El borde de la tapia era de arenisca dura que le despellejó la palma de las manos en cuanto trató de aferrarse a él para soltar el cuerpo hacia el vacío. Le dolían las manos y había sentido una sacudida dolorosa en los sobacos, por lo que se soltó más por huir del dolor que para terminar el movimiento iniciado. Lebrun le dio un empujón suave y amortiguó su caída y Carvalho se encontró perniabierto y sacudido por el golpe sobre un colchón insuficiente de cajas de cartón podridas. Se puso en pie con el cuerpo dolorido y se situó junto a Lebrun para recibir a Claire. La linterna descubrió dos piernas desnudas, bien llenas, como badajos de la campana de la falda y la muchacha cayó como un paracaídas sobre los cuatro brazos de los hombres.
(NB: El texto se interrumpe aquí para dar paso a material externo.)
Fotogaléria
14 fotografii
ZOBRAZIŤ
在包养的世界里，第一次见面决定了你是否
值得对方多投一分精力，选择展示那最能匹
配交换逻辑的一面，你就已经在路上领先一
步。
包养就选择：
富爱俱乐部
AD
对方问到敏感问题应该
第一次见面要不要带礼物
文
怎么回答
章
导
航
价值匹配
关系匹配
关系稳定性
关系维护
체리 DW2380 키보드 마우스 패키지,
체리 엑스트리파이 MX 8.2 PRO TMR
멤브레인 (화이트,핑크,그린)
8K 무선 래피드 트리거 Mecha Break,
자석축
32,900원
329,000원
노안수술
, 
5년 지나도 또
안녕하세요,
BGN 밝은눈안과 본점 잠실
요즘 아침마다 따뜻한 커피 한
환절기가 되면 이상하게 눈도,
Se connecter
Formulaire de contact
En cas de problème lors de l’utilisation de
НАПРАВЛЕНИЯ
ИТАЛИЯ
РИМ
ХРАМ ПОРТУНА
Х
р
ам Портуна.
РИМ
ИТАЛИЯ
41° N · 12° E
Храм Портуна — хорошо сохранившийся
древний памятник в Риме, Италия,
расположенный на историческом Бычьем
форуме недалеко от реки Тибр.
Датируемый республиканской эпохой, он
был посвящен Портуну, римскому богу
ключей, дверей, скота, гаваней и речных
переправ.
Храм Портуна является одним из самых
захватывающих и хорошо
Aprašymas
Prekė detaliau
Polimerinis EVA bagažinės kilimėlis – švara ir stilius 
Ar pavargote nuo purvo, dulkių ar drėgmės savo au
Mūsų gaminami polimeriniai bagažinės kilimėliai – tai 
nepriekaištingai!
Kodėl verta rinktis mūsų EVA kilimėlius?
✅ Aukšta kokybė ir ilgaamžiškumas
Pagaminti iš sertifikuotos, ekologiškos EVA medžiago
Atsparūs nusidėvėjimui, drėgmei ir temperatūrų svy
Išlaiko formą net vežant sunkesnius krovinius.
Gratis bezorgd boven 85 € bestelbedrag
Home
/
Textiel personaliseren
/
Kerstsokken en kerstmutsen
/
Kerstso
Nunca la había tenido Carvalho tan cerca y recibió el impacto de carne prieta y aroma de patria al amanecer que sus ojos habían presentido desde el primer momento que la vio y que ahora había podido comprobar, palpar, sentir entre sus brazos, en aquel abrazo funcional compartido con Lebrun que se despegó del grupo en cuanto Claire estuvo segura. En cambio Carvalho retuvo el abrazo y la cara de Claire se levantó hacia sus ojos. No era de ironía ni de promesa, su mirada. Tal vez de sorpresa y también de amable disuasión. Luego recuperaron el movimiento descendiendo por la loma de cartón. La mujer abrió la marcha hasta que se metieron en la única e inmensa nave que ocupaba casi la totalidad del solar. Entonces Carvalho empuñó la linterna y les precedió ofreciéndoles con la luz el relato de todos sus descubrimientos dentro de aquel ábside industrial que en la oscuridad parecía revestido de la ambigüedad de una iglesia románica sumergida. A pesar de que el edificio era una unidad, estaba muy compartimentado y recorrieron habitaciones preparatorias de usos que desconocían, pero en su búsqueda adquirían el sentido de morosa iniciación de su hora de la verdad. Balas de tejidos sucios, de borras y de cordeles, papeles de contabilidades ya inútiles, calendarios de comienzos de los años sesenta, lámparas de metal sin bombilla, cables eléctricos trenzados, damajuanas destapadas y obscenas cubiertas de polvo y telarañas, animales furtivos corriendo hacia las más ocultas oscuridades y el haz de luz como una pluma estilográfica escribiendo un inventario de ruina y naufragio.